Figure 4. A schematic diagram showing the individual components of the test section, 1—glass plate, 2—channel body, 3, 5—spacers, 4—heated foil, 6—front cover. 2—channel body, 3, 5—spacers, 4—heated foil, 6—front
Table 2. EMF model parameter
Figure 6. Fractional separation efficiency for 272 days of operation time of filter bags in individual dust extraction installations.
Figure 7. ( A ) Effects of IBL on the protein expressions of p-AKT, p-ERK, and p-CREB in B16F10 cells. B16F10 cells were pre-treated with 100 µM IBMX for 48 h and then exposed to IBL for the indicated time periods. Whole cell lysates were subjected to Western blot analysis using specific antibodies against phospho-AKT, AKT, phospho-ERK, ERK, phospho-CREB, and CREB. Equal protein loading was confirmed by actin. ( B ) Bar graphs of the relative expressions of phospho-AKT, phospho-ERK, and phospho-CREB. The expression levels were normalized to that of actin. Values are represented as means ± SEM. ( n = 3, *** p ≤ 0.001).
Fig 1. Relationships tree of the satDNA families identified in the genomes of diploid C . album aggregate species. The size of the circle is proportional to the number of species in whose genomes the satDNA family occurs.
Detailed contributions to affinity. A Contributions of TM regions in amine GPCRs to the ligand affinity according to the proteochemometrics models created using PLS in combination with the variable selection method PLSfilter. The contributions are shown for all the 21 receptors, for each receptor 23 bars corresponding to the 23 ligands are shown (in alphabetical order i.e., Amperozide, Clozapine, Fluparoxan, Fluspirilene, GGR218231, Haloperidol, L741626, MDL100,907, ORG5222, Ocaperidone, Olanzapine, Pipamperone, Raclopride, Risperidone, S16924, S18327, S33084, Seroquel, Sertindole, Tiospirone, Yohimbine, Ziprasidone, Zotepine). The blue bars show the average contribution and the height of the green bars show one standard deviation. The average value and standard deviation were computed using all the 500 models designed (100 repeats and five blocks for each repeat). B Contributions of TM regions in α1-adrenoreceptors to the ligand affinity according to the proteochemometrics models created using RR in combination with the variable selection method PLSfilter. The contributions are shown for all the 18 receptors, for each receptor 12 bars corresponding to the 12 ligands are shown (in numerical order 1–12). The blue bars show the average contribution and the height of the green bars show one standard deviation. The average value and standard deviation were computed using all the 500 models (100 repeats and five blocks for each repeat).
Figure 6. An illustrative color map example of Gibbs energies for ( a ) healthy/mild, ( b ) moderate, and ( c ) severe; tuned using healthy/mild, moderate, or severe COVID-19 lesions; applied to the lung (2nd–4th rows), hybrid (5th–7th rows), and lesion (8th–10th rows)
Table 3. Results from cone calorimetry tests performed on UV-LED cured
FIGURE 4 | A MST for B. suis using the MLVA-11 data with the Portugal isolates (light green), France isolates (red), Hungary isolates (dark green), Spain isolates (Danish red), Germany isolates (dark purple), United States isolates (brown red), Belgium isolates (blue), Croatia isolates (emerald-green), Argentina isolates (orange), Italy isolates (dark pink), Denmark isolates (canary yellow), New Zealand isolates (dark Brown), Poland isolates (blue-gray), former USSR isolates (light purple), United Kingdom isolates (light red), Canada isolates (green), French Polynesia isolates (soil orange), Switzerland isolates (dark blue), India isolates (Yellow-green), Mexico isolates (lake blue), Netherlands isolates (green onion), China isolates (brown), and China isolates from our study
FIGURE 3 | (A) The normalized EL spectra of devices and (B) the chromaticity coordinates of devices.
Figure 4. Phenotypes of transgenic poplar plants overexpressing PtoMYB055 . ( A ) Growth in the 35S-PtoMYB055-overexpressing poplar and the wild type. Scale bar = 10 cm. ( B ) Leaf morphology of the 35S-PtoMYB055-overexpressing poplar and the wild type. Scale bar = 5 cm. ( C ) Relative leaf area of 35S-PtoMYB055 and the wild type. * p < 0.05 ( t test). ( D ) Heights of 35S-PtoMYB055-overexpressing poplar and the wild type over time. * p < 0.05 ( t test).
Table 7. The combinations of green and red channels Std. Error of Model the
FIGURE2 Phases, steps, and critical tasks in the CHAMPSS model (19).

» **Try it**
Transcribe the data. Leave every line exactly as it is.

» **Exercise output**
Figure 4. A schematic diagram showing the individual components of the test section, 1—glass plate, 2—channel body, 3, 5—spacers, 4—heated foil, 6—front cover. 2—channel body, 3, 5—spacers, 4—heated foil, 6—front
Table 2. EMF model parameter
Figure 6. Fractional separation efficiency for 272 days of operation time of filter bags in individual dust extraction installations.
Figure 7. ( A ) Effects of IBL on the protein expressions of p-AKT, p-ERK, and p-CREB in B16F10 cells. B16F10 cells were pre-treated with 100 µM IBMX for 48 h and then exposed to IBL for the indicated time periods. Whole cell lysates were subjected to Western blot analysis using specific antibodies against phospho-AKT, AKT, phospho-ERK, ERK, phospho-CREB, and CREB. Equal protein loading was confirmed by actin. ( B ) Bar graphs of the relative expressions of phospho-AKT, phospho-ERK, and phospho-CREB. The expression levels were normalized to that of actin. Values are represented as means ± SEM. ( n = 3, *** p ≤ 0.001).
Fig 1. Relationships tree of the satDNA families identified in the genomes of diploid C . album aggregate species. The size of the circle is proportional to the number of species in whose genomes the satDNA family occurs.
Detailed contributions to affinity. A Contributions of TM regions in amine GPCRs to the ligand affinity according to the proteochemometrics models created using PLS in combination with the variable selection method PLSfilter. The contributions are shown for all the 21 receptors, for each receptor 23 bars corresponding to the 23 ligands are shown (in alphabetical order i.e., Amperozide, Clozapine, Fluparoxan, Fluspirilene, GGR218231, Haloperidol, L741626, MDL100,907, ORG5222, Ocaperidone, Olanzapine, Pipamperone, Raclopride, Risperidone, S16924, S18327, S33084, Seroquel, Sertindole, Tiospirone, Yohimbine, Ziprasidone, Zotepine). The blue bars show the average contribution and the height of the green bars show one standard deviation. The average value and standard deviation were computed using all the 500 models designed (100 repeats and five blocks for each repeat). B Contributions of TM regions in α1-adrenoreceptors to the ligand affinity according to the proteochemometrics models created using RR in combination with the variable selection method PLSfilter. The contributions are shown for all the 18 receptors, for each receptor 12 bars corresponding to the 12 ligands are shown (in numerical order 1–12). The blue bars show the average contribution and the height of the green bars show one standard deviation. The average value and standard deviation were computed using all the 500 models (100 repeats and five blocks for each repeat).
Figure 6. An illustrative color map example of Gibbs energies for ( a ) healthy/mild, ( b ) moderate, and ( c ) severe; tuned using healthy/mild, moderate, or severe COVID-19 lesions; applied to the lung (2nd–4th rows), hybrid (5th–7th rows), and lesion (8th–10th rows)
Table 3. Results from cone calorimetry tests performed on UV-LED cured
FIGURE 4 | A MST for B. suis using the MLVA-11 data with the Portugal isolates (light green), France isolates (red), Hungary isolates (dark green), Spain isolates (Danish red), Germany isolates (dark purple), United States isolates (brown red), Belgium isolates (blue), Croatia isolates (emerald-green), Argentina isolates (orange), Italy isolates (dark pink), Denmark isolates (canary yellow), New Zealand isolates (dark Brown), Poland isolates (blue-gray), former USSR isolates (light purple), United Kingdom isolates (light red), Canada isolates (green), French Polynesia isolates (soil orange), Switzerland isolates (dark blue), India isolates (Yellow-green), Mexico isolates (lake blue), Netherlands isolates (green onion), China isolates (brown), and China isolates from our study
FIGURE 3 | (A) The normalized EL spectra of devices and (B) the chromaticity coordinates of devices.
Figure 4. Phenotypes of transgenic poplar plants overexpressing PtoMYB055 . ( A ) Growth in the 35S-PtoMYB055-overexpressing poplar and the wild type. Scale bar = 10 cm. ( B ) Leaf morphology of the 35S-PtoMYB055-overexpressing poplar and the wild type. Scale bar = 5 cm. ( C ) Relative leaf area of 35S-PtoMYB055 and the wild type. * p < 0.05 ( t test). ( D ) Heights of 35S-PtoMYB055-overexpressing poplar and the wild type over time. * p < 0.05 ( t test).
Table 7. The combinations of green and red channels Std. Error of Model the
FIGURE2 Phases, steps, and critical tasks in the CHAMPSS model (19).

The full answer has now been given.